An extraction of e-mails between climate disaster fans reveals the real truth:
While noting the short-term benefits of the natural gas “bonanza,” Revkin cautioned that “crunchier” government policies were necessary to kickstart clean technologies and impose sanctions on carbon emissions.The peasants must be forced to not use abundant energy supplies so as to allow the far less efficient alternative and renewable resources to move forward. By the way, "crunchier " policies means jacking your heating and fuel bills through the roof.
“By itself, switching to gas will not reduce emissions to anything like the levels required to avoid a high risk of serious climate change,” Revkin wrote.
3 comments:
If we really wanted to limit CO2 emissions, how about localizing. Today we build fancier cars and mass transit to support remote residential layouts.
What about -- 15 years to increase the number of people living within 1.5 miles of both employment and of grocery and household shopping.
What about -- a moratorium on housing developments that don't meet a target of 90% of residents being employed within 1.5 miles? What about a moratorium on removing healthy trees as part of property development?
What about a moratorium on spending government money for anything that diverts ground from growing trees and other grasses? What about a moratorium on durable products with a history of less than 15 years average useful life?
What about a disincentive for employers with average employee turnover or moving from location to location of less than 15 years?

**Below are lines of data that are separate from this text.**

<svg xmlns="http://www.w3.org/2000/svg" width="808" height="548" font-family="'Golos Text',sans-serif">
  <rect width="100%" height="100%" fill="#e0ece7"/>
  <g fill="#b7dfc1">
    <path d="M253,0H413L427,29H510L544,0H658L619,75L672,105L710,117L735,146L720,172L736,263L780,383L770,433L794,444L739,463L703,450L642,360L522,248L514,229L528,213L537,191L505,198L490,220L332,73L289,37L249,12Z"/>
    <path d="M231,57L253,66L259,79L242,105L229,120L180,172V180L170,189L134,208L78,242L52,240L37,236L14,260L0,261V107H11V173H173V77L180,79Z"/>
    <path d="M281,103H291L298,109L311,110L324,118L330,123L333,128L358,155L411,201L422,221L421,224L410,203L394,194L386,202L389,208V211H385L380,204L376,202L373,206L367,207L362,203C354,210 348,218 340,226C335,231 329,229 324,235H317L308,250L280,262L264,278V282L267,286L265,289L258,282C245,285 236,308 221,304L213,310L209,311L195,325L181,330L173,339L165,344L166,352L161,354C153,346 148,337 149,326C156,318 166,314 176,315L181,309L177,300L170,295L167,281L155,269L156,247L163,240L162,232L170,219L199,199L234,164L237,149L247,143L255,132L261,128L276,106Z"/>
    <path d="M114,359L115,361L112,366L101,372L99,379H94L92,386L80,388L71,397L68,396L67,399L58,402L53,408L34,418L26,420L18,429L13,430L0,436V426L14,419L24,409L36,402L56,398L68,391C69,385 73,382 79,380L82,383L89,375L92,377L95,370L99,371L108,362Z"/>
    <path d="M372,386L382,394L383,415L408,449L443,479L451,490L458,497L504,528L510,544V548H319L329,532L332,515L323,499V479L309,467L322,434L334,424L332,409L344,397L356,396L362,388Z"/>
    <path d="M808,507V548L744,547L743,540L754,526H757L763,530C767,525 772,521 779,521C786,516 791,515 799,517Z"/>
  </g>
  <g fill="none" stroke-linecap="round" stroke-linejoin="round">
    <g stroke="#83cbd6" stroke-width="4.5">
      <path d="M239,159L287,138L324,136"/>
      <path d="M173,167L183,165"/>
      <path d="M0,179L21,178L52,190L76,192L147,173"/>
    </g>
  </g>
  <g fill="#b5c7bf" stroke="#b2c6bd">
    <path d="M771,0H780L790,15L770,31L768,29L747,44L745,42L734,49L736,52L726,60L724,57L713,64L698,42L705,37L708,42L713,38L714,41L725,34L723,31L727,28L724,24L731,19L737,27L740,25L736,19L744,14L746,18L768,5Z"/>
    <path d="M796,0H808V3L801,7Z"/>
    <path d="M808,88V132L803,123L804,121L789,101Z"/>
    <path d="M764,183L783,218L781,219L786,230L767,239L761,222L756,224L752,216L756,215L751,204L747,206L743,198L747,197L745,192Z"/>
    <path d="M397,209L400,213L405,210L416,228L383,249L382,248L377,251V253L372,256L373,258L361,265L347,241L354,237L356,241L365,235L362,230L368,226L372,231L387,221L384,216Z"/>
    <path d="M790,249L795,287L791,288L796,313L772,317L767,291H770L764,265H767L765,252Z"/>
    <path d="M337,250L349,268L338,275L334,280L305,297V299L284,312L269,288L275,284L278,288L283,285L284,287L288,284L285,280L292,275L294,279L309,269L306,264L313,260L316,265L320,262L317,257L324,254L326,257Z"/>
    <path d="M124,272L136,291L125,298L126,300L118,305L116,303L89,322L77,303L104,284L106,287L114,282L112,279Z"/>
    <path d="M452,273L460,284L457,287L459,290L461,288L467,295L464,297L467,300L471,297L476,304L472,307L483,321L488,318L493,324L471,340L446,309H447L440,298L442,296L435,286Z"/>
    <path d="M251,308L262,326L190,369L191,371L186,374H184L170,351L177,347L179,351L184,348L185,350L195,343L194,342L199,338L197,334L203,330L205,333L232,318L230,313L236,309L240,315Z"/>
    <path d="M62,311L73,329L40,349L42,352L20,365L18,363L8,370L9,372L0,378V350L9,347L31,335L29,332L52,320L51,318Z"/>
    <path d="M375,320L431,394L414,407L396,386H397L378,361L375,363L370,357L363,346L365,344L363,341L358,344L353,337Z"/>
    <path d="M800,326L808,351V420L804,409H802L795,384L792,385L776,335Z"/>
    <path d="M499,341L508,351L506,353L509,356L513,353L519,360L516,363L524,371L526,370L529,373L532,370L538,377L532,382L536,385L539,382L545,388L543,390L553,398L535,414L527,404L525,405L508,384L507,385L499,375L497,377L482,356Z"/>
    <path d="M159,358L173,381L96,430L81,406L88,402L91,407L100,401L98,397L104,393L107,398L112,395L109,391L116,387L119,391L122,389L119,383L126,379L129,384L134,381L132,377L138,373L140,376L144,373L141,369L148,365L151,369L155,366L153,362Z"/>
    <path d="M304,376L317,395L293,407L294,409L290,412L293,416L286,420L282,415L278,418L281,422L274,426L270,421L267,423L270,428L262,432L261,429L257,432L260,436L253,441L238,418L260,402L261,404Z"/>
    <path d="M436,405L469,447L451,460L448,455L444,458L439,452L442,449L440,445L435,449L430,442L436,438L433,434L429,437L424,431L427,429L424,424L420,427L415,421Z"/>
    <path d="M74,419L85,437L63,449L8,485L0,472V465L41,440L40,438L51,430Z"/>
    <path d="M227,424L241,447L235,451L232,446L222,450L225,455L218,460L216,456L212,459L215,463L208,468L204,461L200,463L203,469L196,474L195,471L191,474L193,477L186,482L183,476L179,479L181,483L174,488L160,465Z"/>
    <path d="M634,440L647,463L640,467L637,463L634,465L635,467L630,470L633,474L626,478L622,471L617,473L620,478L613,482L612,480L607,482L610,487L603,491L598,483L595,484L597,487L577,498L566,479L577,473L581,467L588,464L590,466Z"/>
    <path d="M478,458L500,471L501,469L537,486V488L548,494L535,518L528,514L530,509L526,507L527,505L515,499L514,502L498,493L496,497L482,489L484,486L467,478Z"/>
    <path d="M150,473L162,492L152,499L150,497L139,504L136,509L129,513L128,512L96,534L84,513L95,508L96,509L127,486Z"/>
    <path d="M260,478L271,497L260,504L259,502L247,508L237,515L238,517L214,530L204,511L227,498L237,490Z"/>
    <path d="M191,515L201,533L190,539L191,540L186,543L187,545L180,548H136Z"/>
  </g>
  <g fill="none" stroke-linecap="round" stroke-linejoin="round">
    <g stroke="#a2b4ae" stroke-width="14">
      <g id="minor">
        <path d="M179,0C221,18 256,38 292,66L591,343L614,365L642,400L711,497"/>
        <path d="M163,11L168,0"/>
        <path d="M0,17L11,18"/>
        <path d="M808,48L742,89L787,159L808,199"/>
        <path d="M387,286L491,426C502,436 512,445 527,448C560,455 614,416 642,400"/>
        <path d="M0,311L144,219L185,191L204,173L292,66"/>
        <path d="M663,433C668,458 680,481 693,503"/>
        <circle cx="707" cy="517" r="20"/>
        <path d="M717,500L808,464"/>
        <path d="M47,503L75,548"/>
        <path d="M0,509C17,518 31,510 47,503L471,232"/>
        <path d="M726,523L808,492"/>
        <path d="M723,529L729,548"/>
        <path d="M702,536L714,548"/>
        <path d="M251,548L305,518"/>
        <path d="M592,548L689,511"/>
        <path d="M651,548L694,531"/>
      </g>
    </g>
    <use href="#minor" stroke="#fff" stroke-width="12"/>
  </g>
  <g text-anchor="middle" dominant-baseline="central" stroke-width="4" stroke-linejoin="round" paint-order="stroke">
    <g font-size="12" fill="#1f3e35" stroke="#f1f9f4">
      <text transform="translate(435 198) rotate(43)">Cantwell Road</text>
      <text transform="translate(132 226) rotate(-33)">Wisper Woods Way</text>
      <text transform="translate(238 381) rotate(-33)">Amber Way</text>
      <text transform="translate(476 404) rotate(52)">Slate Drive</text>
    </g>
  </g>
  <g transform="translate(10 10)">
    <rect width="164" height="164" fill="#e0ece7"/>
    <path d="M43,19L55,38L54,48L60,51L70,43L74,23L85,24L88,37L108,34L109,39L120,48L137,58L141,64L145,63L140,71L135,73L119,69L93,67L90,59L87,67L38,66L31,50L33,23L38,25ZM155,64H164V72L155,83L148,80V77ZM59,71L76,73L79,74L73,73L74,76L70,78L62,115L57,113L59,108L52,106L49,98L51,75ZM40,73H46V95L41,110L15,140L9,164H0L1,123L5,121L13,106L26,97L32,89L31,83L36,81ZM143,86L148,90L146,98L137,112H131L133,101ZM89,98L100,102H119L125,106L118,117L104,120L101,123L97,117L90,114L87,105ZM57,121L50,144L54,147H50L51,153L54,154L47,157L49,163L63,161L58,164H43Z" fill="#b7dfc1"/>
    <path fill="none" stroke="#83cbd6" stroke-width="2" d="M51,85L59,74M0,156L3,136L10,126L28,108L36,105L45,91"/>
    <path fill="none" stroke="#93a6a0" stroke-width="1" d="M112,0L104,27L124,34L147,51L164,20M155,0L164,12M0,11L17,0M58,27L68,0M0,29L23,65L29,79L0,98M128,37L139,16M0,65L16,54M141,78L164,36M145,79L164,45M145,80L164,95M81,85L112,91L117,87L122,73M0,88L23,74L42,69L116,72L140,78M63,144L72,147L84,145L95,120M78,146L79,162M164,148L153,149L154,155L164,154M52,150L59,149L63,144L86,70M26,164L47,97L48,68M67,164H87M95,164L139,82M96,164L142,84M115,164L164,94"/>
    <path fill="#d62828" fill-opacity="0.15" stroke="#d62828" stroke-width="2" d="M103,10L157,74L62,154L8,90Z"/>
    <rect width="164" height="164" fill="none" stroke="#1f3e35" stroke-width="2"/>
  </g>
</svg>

What about a mandate for communities to obtain 75% of consumed foods within 35 miles?
How about some definitive proof that CO2 is a leading indicator of global temperature instead of a lagging one?
Whether you call it "carbon footprint" (global warming/climate change/Democratic or progressivism reelection strategy/whatever) or economic sustainability (end of *cheap* energy, unbridled government spending, diversion of food production to corporate/government cash flows, etc.), I don't think it matters.
"Sustainable" is still a worthwhile goal -- it puts off the inevitable collapse when international commerce stops serving hometown America. It puts off food riots around the world "ruining" the cash flow sustaining American farms (i.e., operated today based on cash harvests, not how many people are fed).